**THE TASK:**
Please find each line in the rows below that contains the word "average", and copy those lines in full.

**SOURCE MATERIAL:**
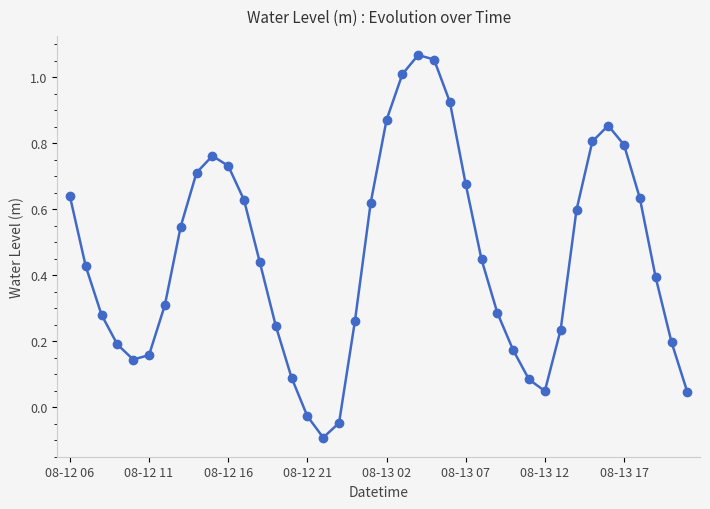

True or false: there are more than 0 points higher than both neighbors.

True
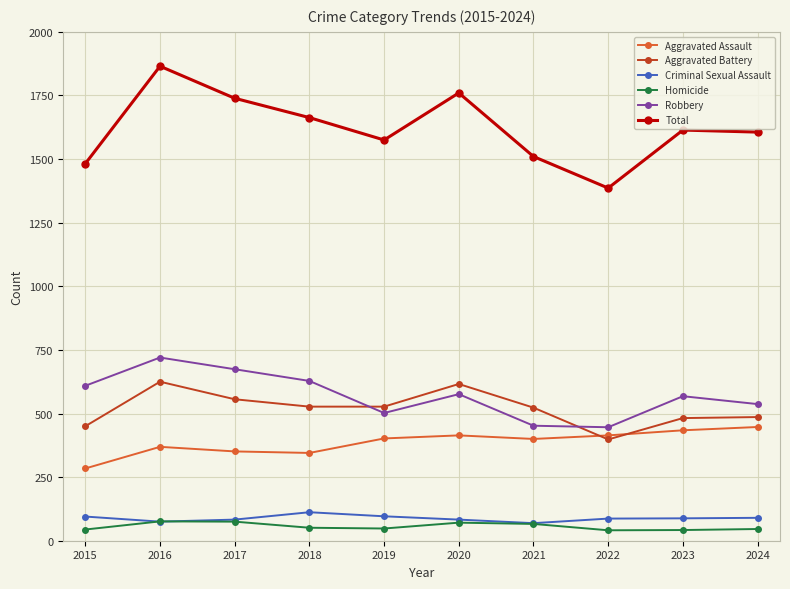

Where is the first local maximum for Robbery?

2016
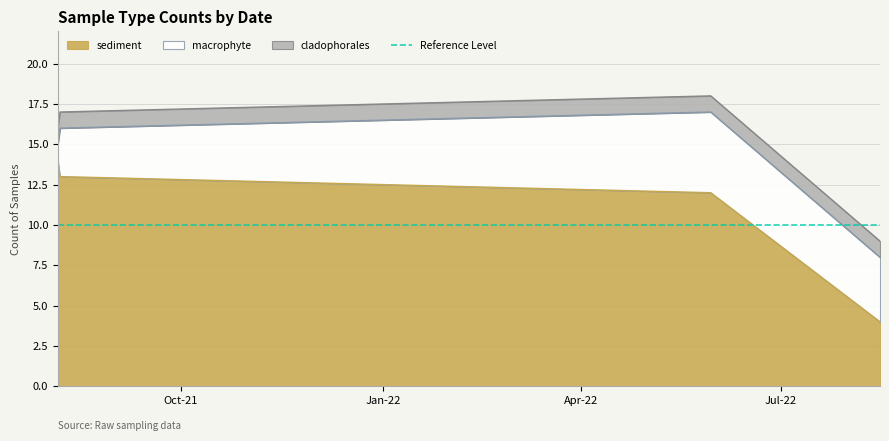

At 2022-08-15, list the series in order from smallest to largest.

cladophorales, sediment, macrophyte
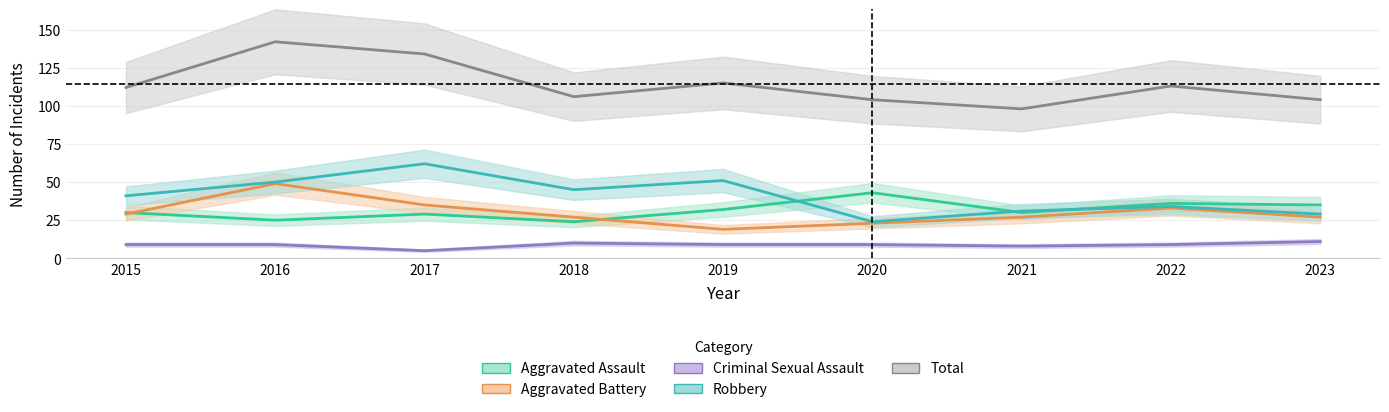

At how many categories does at least one series exceed 30?

9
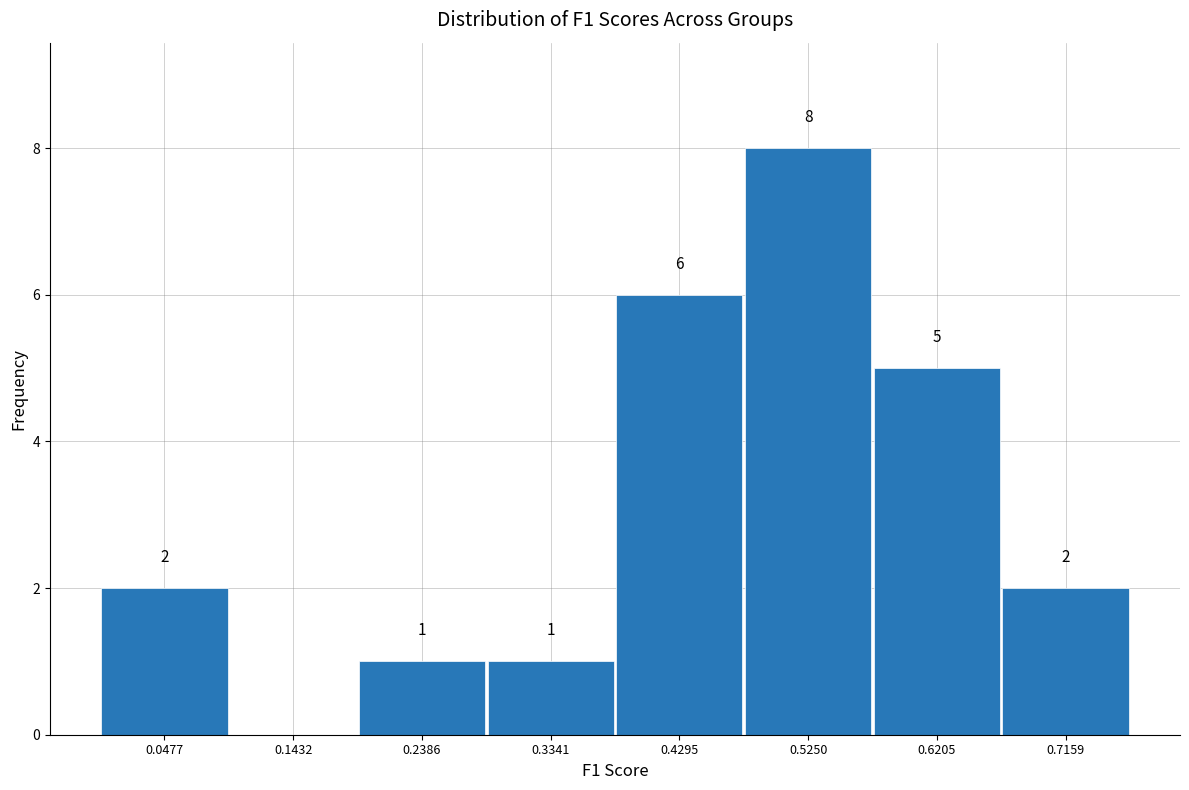

Which range on the x-axis has the tallest bar?

0.48 to 0.57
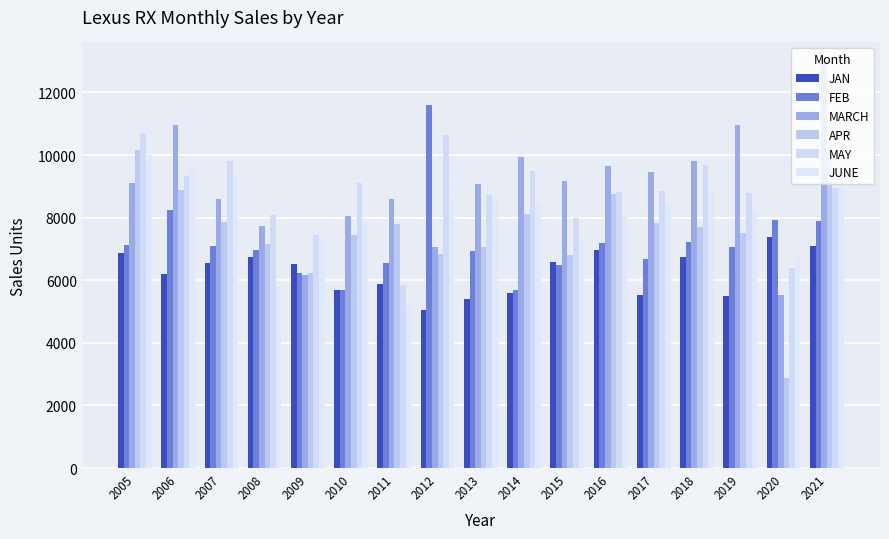

Does the chart contain any negative values?

No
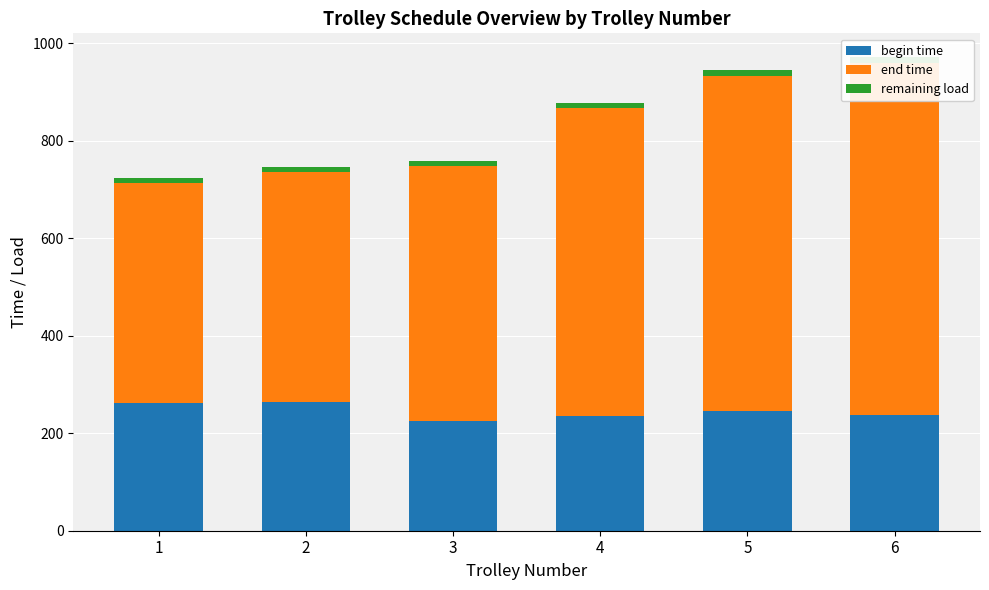

What is the average value of the begin time series?

245.3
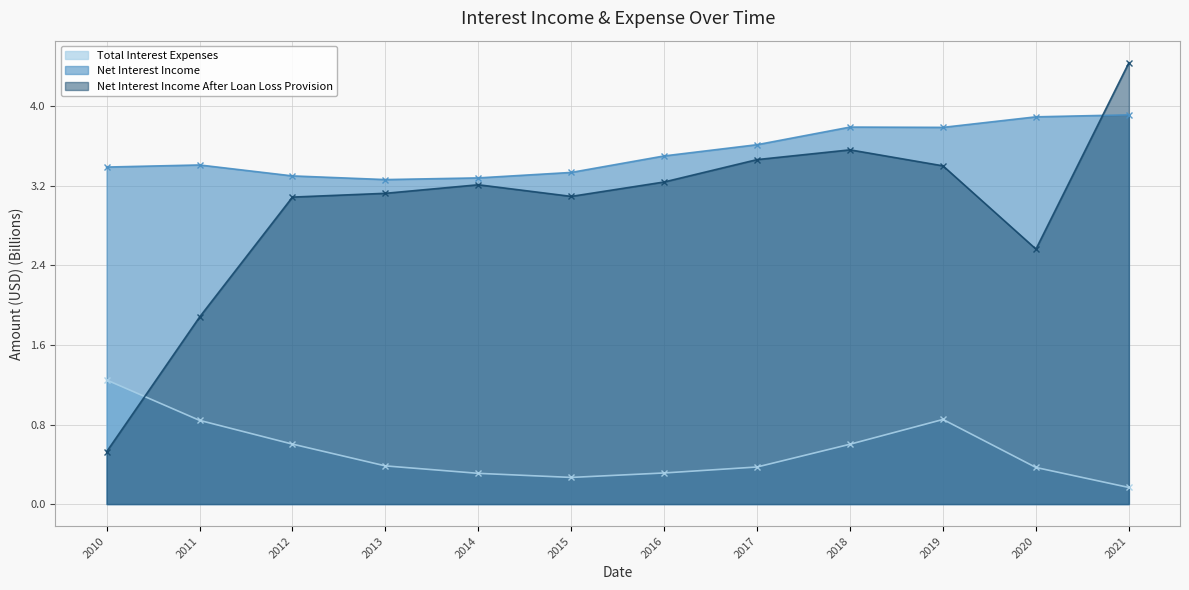

The Net Interest Income After Loan Loss Provision series shows 6.5 at 2021. True or false?

False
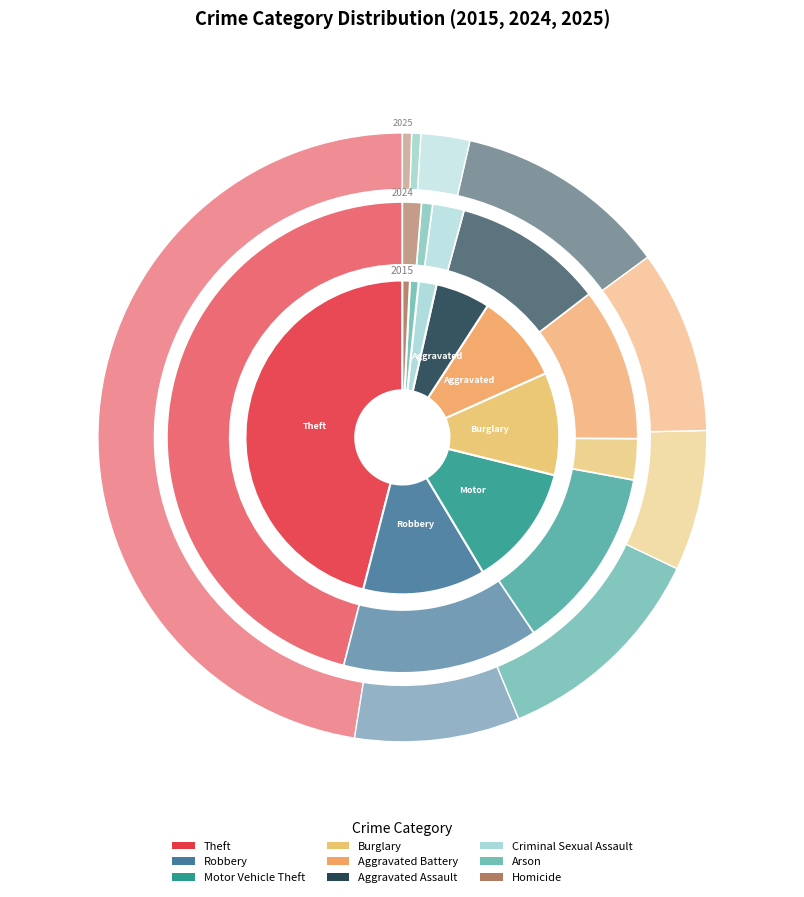

How many segments does this pie chart have?

9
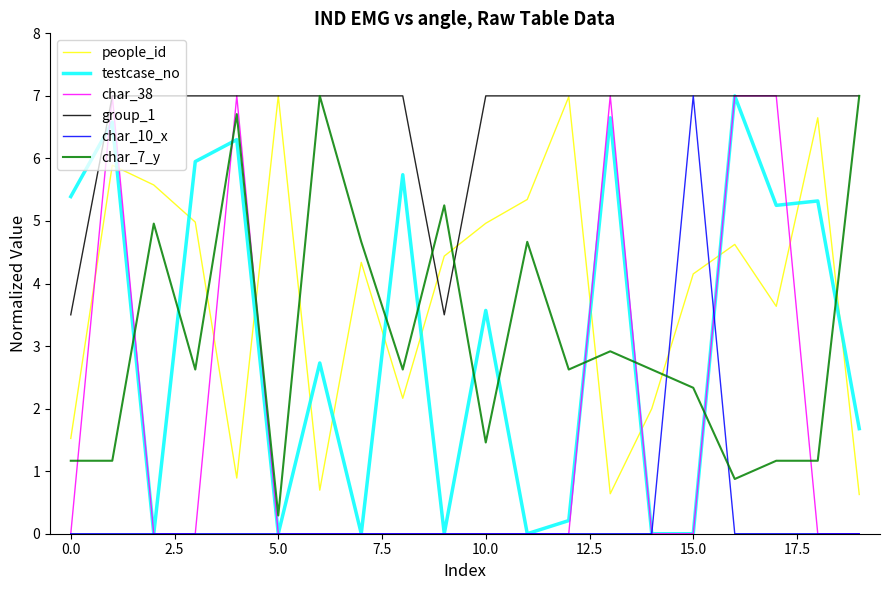

Which series has the largest total across all categories?

group_1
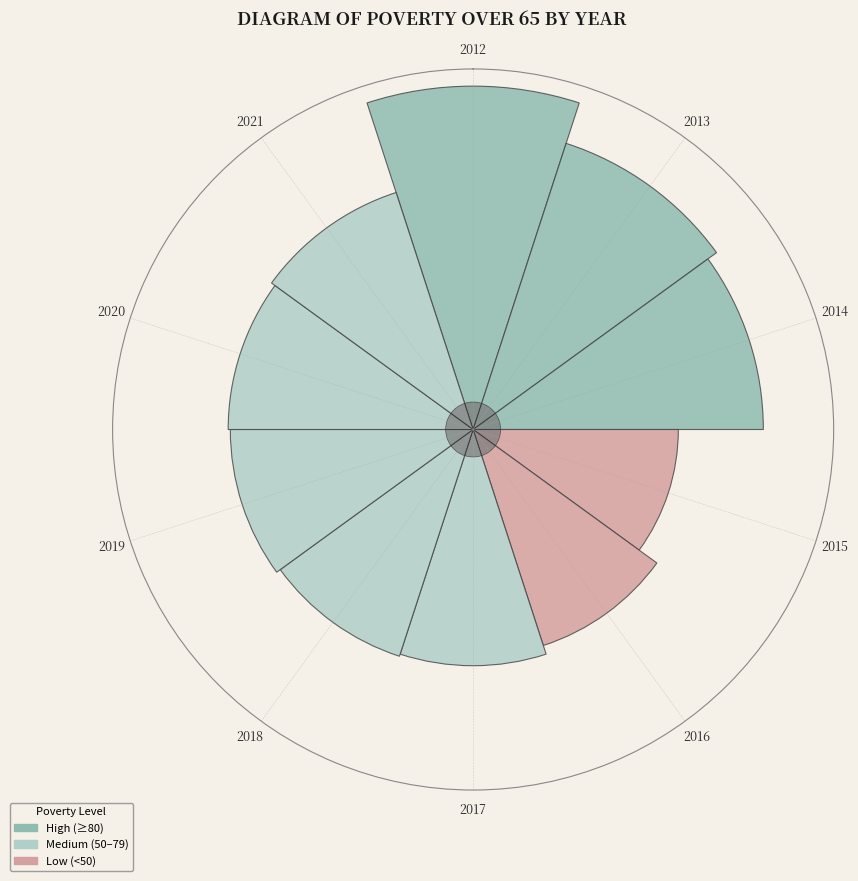

Rank the categories by value from lowest to highest.

2015, 2016, 2017, 2018, 2019, 2020, 2021, 2014, 2013, 2012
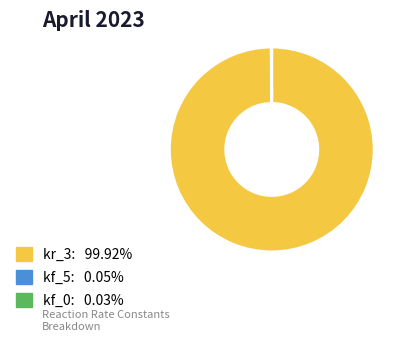

Does any single category account for the majority?

Yes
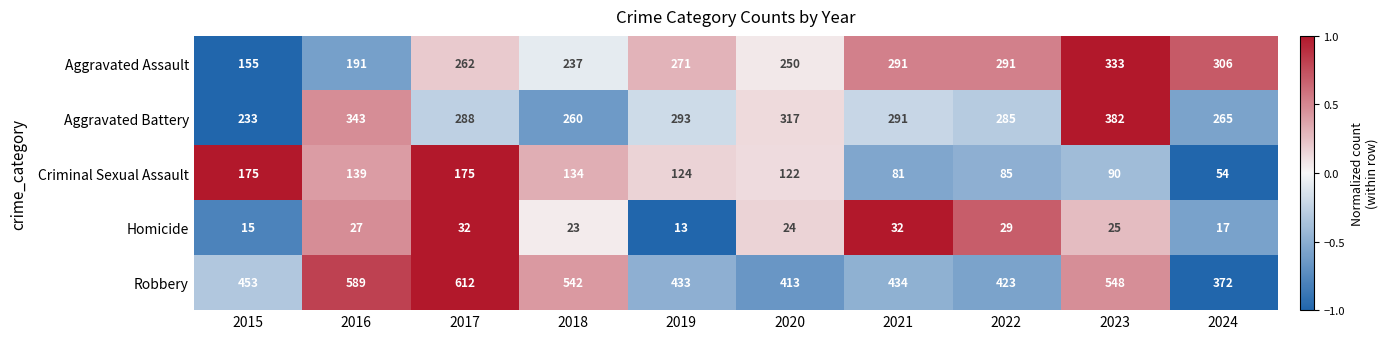

At which label is Aggravated Assault closest to 244?

2020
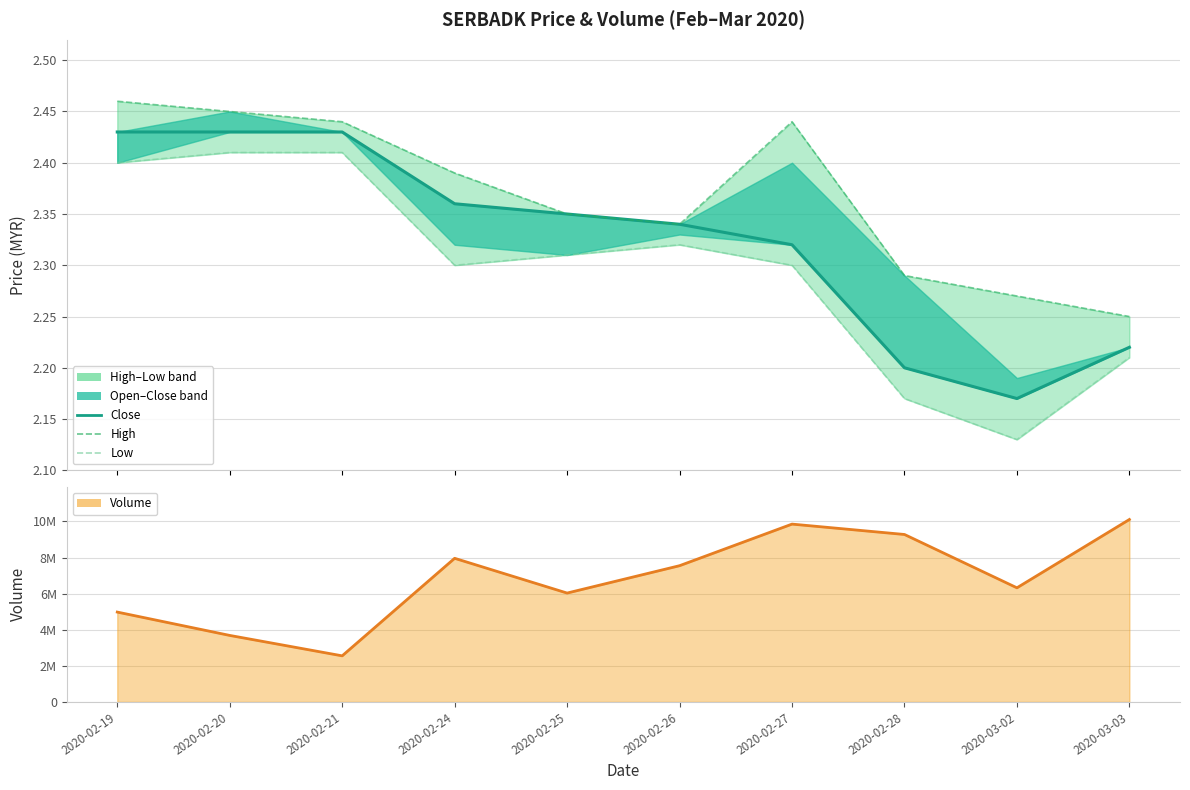

At how many categories does at least one series exceed 1827595?

10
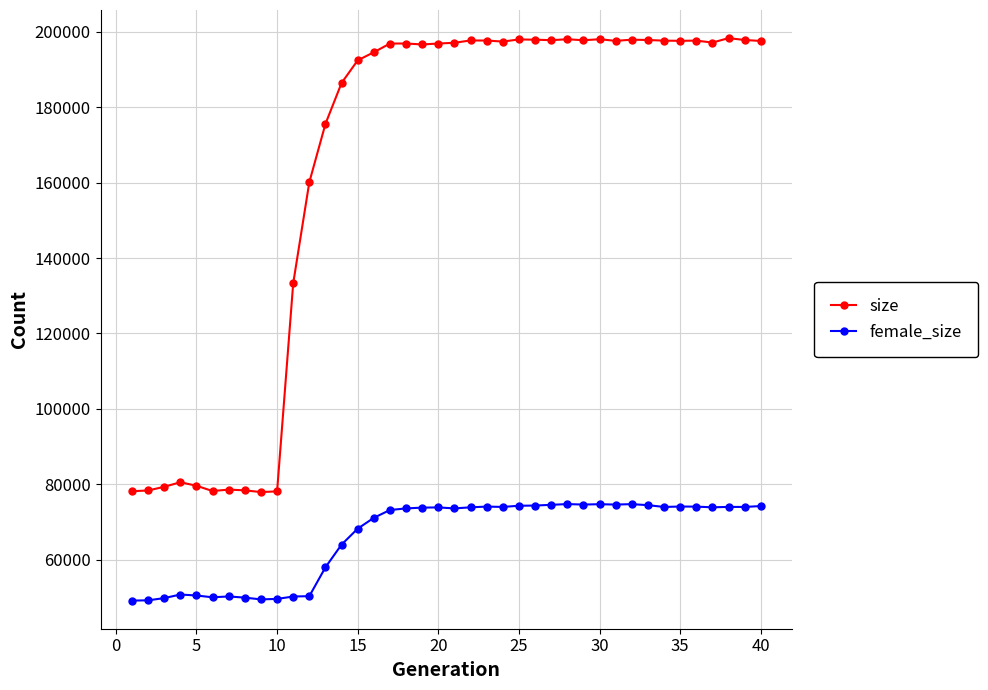

What is the average value of the female_size series?

65971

**TASK RESULT:**
What is the average value of the begin time series?
What is the average value of the female_size series?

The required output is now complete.